=== Passage ===

Train and serve run on different machines and communicate only via signed artifact files. The training process writes a binary artifact; the serving process reads it. There is no shared in-process state, no shared database, and no RPC between the two sides.

The recipe

A recipe is the single source of truth for a model:

1 recipe YAML  →  1 trained artifact  →  1 /predict/{name} endpoint

The recipe captures:

  • Where to get data (source block — CSV, Parquet, BigQuery, or plugin)
  • How to map columns (schema block — user ID, item ID, optional timestamp)
  • Data quality gates (cleansing block — null-drop, dedup, minimum thresholds)
  • What to train (training block — algorithms, Optuna budget, split scheme)
  • Where to write (output block — path and versioning mode)

See Recipe Reference for the complete field reference.

Artifact format

An artifact is a binary container with the layout:

magic | version | reserved | kid | hmac | header_json | payload
  • HMAC scope: kid_bytes || header_json || payload. Modification of any byte in any of these sections fails HMAC verification.
  • Header JSON carries recipe_name, recipe_hash, best_class, best_params, best_score, metric, cutoff, tuning, data_stats, recotem_version, irspack_version, and trained_at. Readable without deserialization via recotem inspect.
  • Payload contains the serialized IDMappedRecommender (scipy sparse matrices + numpy arrays). HMAC is verified in full before a single byte of the payload is interpreted. The deserializer enforces an FQCN allow-list during unpickling as defence-in-depth.
  • Key ID (kid) identifies which signing key produced the HMAC. The KeyRing (env: RECOTEM_SIGNING_KEYS=kid1:hex,kid2:hex) holds multiple keys, enabling zero-downtime key rotation.

Artifact integrity is non-negotiable

recotem serve refuses to load any artifact that fails HMAC verification. There is no flag to bypass this in production. --dev-allow-unsigned is gated behind RECOTEM_ENV=development and requires a companion flag (--i-understand-this-loads-arbitrary-code) precisely because it disables the only serialization trust boundary.

Trust boundaries

ActorWhat they controlTrust level
OperatorRecipe YAML, signing keys, env vars, RECOTEM_SIGNING_KEYSFully trusted
Training hostReads source data, writes signed artifactTrusted (operator-controlled)
Serving hostReads artifact directory, serves /predictTrusted (operator-controlled)
API clientSends /predict requests with an API keyUntrusted user input
Artifact fileImmutable signed binary; any tamper fails HMACAuthenticated by HMAC

Recipes can reference environment variables for dynamic values (via ${RECOTEM_RECIPE_*} expansion). The expansion mechanism is restricted to that prefix and never applied inside source.query or source.query_parameters to foreclose SQL injection.

Hot-swap

The serving process polls the recipes directory for artifact file changes. When the file mtime of a loaded artifact changes (because training wrote a new version), the watcher reloads that model in the background:

  1. HMAC verify the new artifact.

===

Task instructions:
**a.** Name each block of a recipe that the recotem design notes list, in the order given.
**b.** Carry on the recotem design notes from the final line shown, continuing the hot-swap steps.
The entries on this page have no role in what is asked.

=== Records supplied ===

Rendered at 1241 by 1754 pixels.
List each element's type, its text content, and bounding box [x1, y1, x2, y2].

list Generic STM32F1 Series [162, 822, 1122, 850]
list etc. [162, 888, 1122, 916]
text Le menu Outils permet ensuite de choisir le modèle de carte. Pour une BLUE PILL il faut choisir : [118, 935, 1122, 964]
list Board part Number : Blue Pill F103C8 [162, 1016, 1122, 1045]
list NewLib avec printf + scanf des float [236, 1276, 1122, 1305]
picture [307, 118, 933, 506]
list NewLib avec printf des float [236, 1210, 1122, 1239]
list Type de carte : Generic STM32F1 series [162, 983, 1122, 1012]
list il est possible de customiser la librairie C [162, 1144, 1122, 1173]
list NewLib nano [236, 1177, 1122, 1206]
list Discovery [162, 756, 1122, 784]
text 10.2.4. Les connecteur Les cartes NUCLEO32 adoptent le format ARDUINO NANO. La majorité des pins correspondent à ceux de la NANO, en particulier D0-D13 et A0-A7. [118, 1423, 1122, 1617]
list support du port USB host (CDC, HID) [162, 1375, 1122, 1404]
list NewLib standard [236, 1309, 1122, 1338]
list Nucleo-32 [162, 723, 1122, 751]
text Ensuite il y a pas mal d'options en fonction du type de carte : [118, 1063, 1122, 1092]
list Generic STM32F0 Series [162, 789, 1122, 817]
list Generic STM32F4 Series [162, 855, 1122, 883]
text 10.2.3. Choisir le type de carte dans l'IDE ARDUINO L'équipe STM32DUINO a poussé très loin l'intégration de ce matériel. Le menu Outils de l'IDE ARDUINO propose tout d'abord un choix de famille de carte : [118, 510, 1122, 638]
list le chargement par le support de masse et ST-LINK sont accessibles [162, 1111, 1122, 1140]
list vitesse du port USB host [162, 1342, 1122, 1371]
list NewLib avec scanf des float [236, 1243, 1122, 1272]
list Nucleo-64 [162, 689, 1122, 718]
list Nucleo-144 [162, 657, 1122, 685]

===
=== Records supplied ===

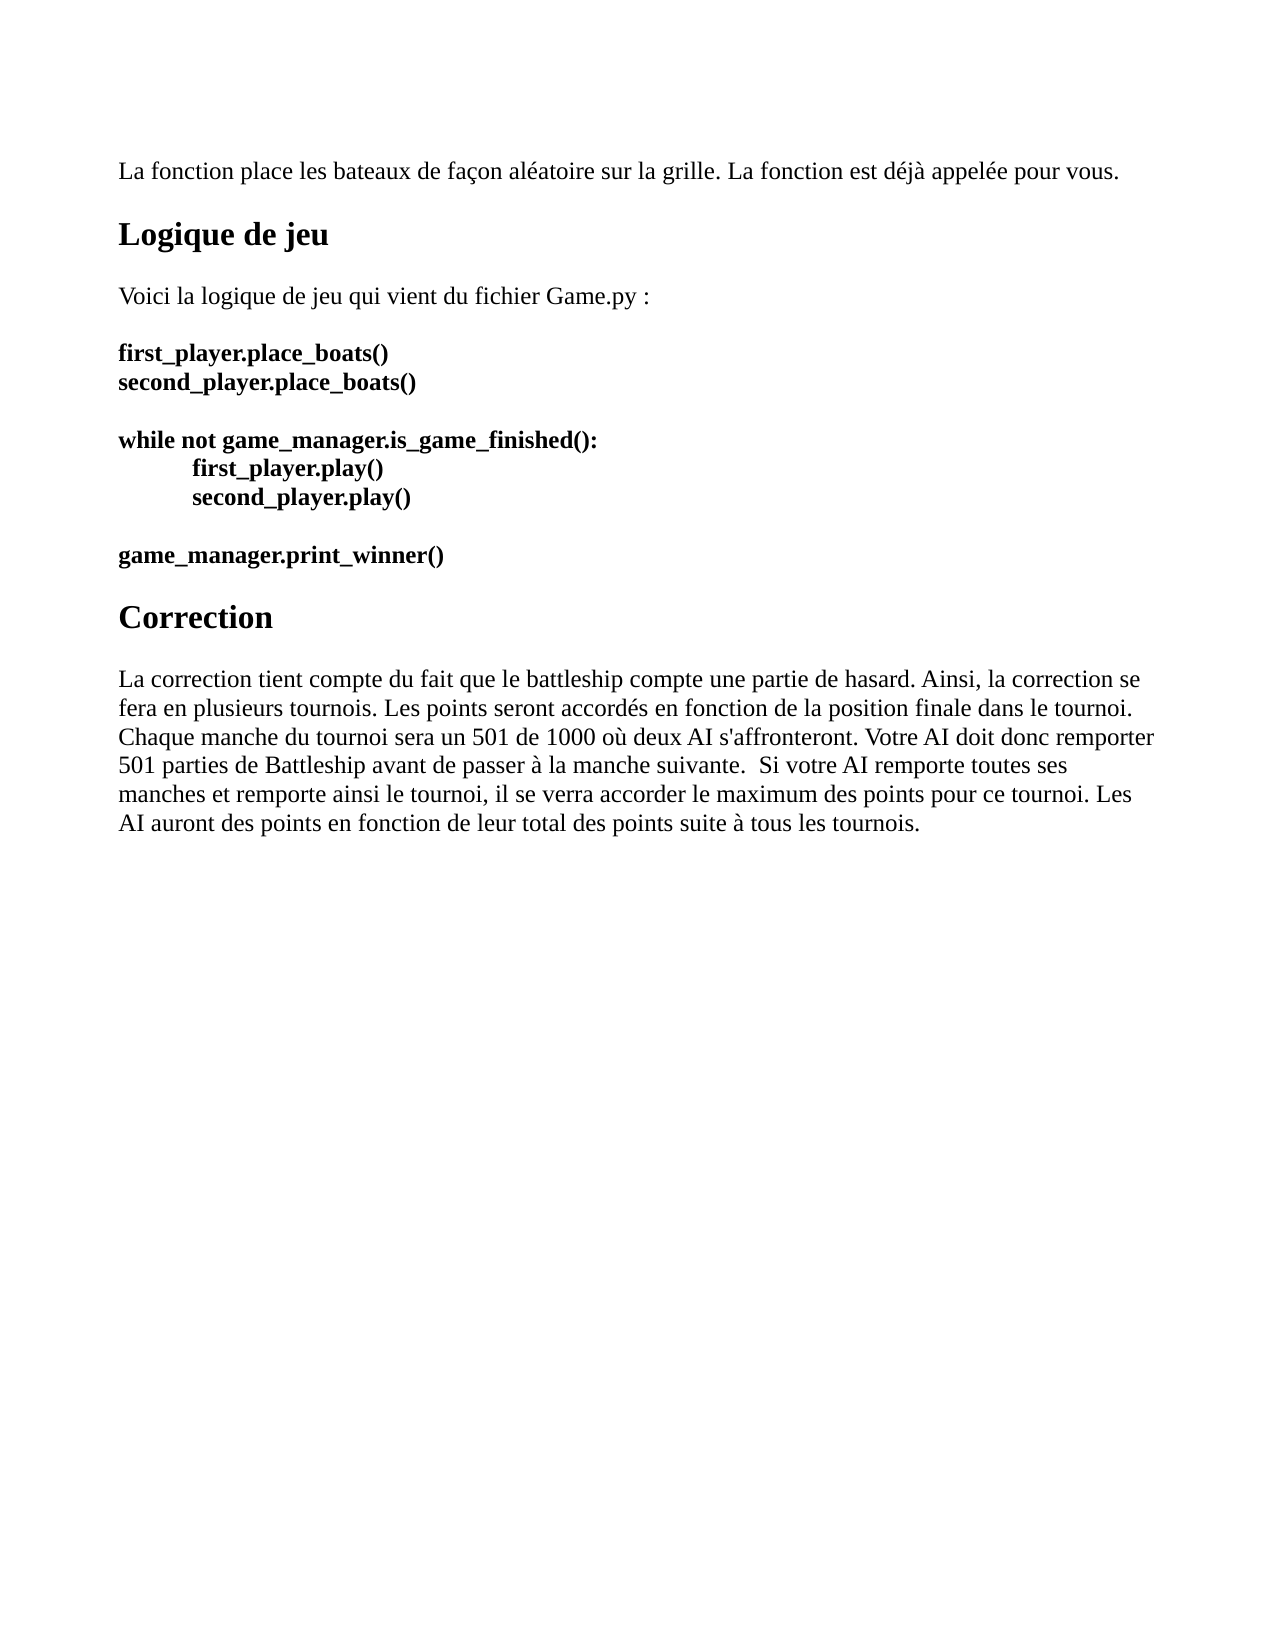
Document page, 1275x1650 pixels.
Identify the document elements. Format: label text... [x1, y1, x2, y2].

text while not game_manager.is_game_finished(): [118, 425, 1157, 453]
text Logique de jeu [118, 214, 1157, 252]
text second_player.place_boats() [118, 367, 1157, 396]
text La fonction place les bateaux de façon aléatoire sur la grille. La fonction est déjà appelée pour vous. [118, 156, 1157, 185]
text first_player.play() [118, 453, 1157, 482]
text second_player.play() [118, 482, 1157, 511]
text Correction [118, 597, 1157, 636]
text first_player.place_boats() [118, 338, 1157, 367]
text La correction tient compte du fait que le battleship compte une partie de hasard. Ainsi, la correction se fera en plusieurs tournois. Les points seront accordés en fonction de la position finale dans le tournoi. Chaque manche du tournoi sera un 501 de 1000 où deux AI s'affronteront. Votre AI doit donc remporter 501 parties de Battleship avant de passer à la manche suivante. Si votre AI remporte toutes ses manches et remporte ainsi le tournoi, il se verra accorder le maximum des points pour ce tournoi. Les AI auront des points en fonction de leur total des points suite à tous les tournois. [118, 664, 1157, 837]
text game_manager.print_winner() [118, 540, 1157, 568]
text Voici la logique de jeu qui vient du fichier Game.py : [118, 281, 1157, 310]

===

Expected outputs:
**a.** source, schema, cleansing, training, output

**b.**
  2. Deserialize the payload.
  3. Atomically replace the in-memory model reference.
  4. The previous model is evicted; all subsequent requests use the new model.

Hot-swap is recipe-scoped: updating artifact A does not affect the in-flight model for recipe B. The serving process never restarts. If HMAC verification or deserialization of the new artifact fails, the previous model continues serving and the failure is recorded in /health and in the recotem_artifact_load_failures_total Prometheus metric (when metrics are enabled).

The watcher poll interval is configured by RECOTEM_WATCH_INTERVAL (default 5 s, clamped to 1–30 s).

Versioning and pointer files

The default output.versioning: append_sha mode writes artifacts as:

artifacts/news_articles.<sha8>.recotem

and atomically updates a pointer file at artifacts/news_articles.recotem (a trailing .recotem on output.path is stripped before the sha-suffix is appended). The server reads through the pointer. This means:

  • No artifact is ever overwritten in-place.
  • The pointer update is the only atomic operation the OS needs to guarantee.
  • Old artifact versions remain on disk until pruned by the operator.

always_overwrite skips the pointer and writes directly to output.path. Suitable for object-storage backends where atomic rename is not available.

Separation of training and serving

The recotem.training and recotem.serving packages never import each other. Shared types (e.g. IDMappedRecommender) live in neutral top-level modules (recotem._idmap). The CLI (cli.py) imports both sides, but only via function-local deferred imports so neither sub-package is loaded at CLI module import time.

This separation means:

  • A container image used only for recotem train does not need the serving dependencies.
  • A serving container does not need the training dependencies (Optuna, irspack training extras).
  • The attack surface of each host is limited to its role.

CLI summary

CommandPurpose
recotem train <recipe.yaml>Fetch data, run Optuna search, train best model, sign artifact
recotem serve --recipes <dir>Start FastAPI /predict server with hot-swap
recotem inspect <artifact>Read and verify artifact header (no payload deserialization)
recotem validate <recipe.yaml>Validate recipe schema and probe data-source connectivity
recotem schemaEmit JSON Schema for the Recipe model (IDE integration)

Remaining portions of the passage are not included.